**Work instruction**
The copy must match the data below line for line and contain no images.

### Records supplied ###

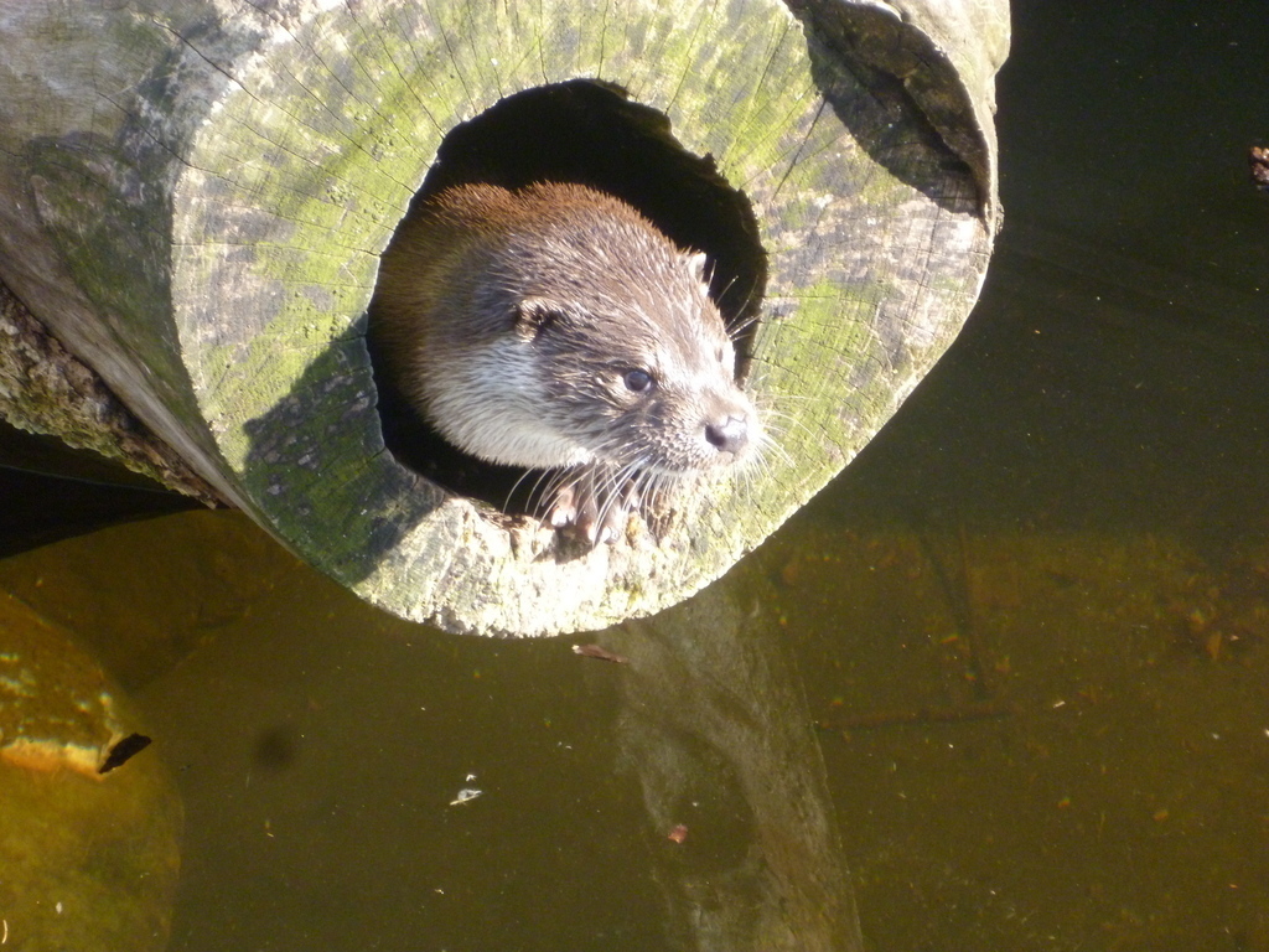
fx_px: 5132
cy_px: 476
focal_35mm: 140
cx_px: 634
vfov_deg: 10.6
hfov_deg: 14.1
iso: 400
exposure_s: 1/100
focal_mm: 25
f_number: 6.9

###

**Exercise solution**
fx_px: 5132
cy_px: 476
focal_35mm: 140
cx_px: 634
vfov_deg: 10.6
hfov_deg: 14.1
iso: 400
exposure_s: 1/100
focal_mm: 25
f_number: 6.9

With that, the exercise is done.